EXERCISE INSTRUCTIONS: In the forum post, how old was the Thai boyfriend of the writer's friend?

SOURCE EXTRACT:
┌──

Yeah I'm alway surporised, as I've said before, that farangs go looking in brothels for brides. As you so elloquantly put it, a trip up to CR or almost any, not so well trodden, place here and get involved even minutely with the culture and Bob's your uncle. Lots of poor lasses looking for husbands (especially divorcees and widows) that would be a great life partner. The odds are significantly better of it lasting too. 

I used to have a friend here who was in a same gender relationship. He was an older guy, sixties I guess, and had a thirty-something Thai boyfriend. It amazed me how, on one hand they were accepted by the Thais, and on the other it was the Farang who made the nasty comments and excluded him (them). He left, went back the the States, several years ago now. Its a real shame that people have to bring their petty so called morals wth them - it just doesn't suit the culture. I like the way they ask you if you are still Katoey (I guess they mean gay, unless you are cross gender?), as if it may "wear off"

└──

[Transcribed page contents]
┌──

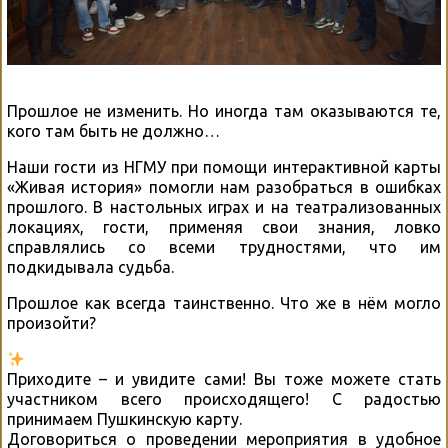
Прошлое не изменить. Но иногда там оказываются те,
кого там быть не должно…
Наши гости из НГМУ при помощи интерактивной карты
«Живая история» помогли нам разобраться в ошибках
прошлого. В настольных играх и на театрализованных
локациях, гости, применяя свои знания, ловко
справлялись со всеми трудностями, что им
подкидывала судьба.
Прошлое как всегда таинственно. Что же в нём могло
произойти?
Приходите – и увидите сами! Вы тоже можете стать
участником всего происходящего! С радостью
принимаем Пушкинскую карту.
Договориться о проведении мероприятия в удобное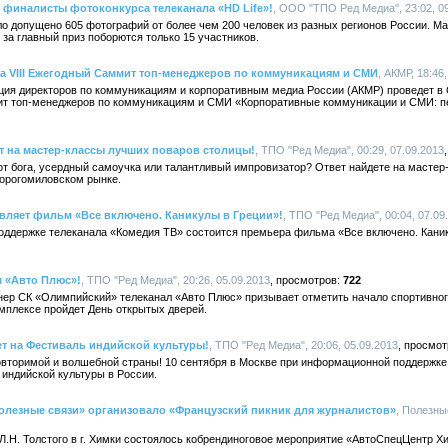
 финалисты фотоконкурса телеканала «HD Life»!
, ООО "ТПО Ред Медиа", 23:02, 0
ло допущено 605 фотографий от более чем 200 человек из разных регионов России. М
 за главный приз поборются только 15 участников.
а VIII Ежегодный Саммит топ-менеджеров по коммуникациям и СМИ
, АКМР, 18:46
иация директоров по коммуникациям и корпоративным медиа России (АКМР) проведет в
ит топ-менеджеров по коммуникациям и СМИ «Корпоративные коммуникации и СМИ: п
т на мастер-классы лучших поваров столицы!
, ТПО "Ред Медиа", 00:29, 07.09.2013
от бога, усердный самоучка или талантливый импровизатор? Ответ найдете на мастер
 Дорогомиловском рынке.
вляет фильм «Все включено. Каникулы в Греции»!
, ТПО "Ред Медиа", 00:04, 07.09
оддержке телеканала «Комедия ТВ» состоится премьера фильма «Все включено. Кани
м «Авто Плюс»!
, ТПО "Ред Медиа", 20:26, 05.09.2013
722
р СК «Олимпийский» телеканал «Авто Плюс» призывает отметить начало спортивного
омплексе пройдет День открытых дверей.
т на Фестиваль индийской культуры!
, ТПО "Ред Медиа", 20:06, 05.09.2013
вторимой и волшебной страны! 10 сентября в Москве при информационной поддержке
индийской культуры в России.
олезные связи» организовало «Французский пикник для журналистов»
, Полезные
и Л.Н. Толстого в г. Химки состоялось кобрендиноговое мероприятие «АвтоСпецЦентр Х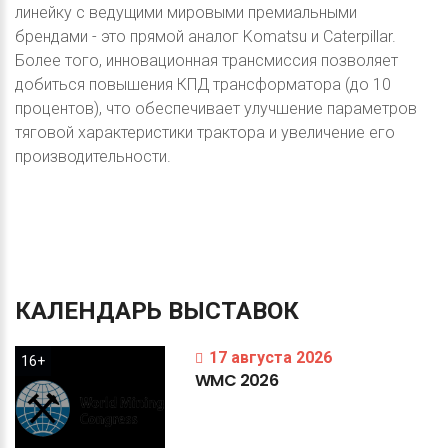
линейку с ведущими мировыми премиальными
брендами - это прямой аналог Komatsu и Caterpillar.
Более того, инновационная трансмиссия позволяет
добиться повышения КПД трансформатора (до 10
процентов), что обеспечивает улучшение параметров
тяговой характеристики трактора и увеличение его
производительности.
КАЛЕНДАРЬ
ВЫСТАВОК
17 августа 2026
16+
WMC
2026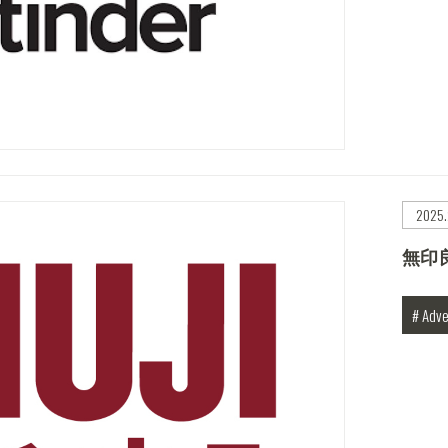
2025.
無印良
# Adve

└──
┌──

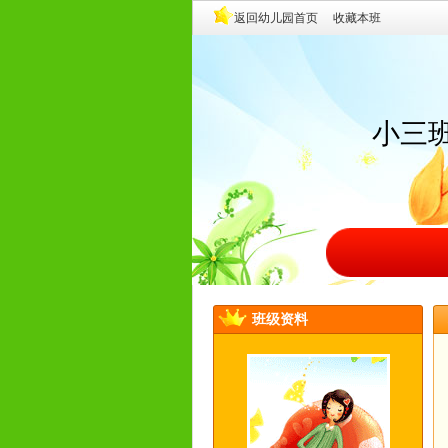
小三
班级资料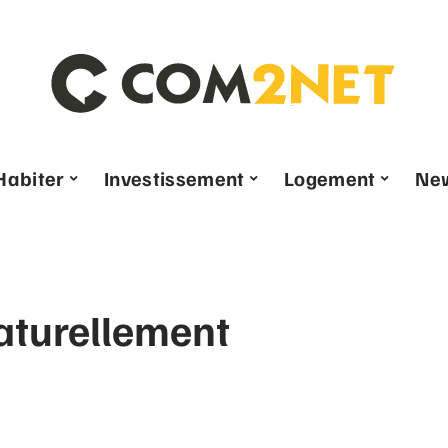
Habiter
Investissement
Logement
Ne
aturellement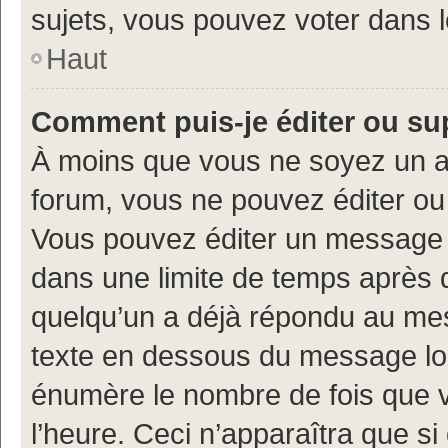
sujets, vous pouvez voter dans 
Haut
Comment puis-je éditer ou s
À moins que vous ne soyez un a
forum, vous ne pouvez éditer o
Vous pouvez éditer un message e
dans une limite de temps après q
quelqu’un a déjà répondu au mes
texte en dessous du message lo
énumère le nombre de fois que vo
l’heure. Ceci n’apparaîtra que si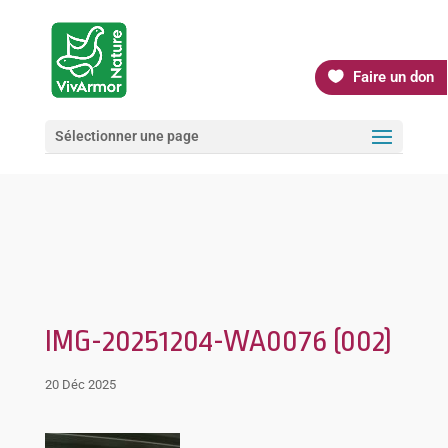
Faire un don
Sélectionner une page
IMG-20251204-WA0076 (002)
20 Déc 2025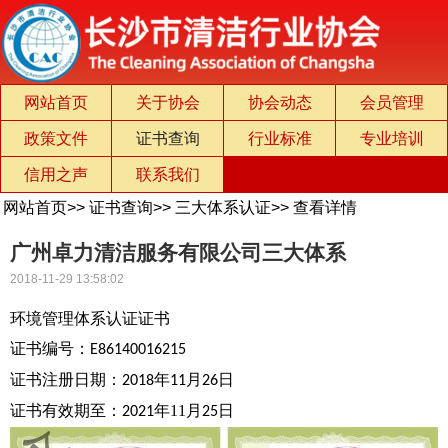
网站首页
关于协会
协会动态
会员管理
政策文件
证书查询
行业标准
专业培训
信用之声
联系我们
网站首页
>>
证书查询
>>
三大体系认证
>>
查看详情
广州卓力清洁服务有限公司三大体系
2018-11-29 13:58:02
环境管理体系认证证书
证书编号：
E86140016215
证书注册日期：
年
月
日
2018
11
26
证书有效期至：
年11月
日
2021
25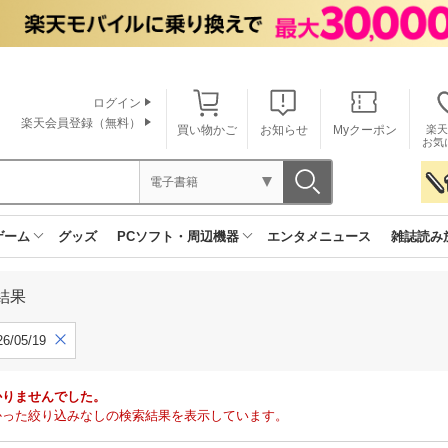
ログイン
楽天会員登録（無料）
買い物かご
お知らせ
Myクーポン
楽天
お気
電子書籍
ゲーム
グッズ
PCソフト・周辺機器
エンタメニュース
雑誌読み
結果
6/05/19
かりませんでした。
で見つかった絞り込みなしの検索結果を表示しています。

└──

FINISHED EXERCISE: He was thirty-something.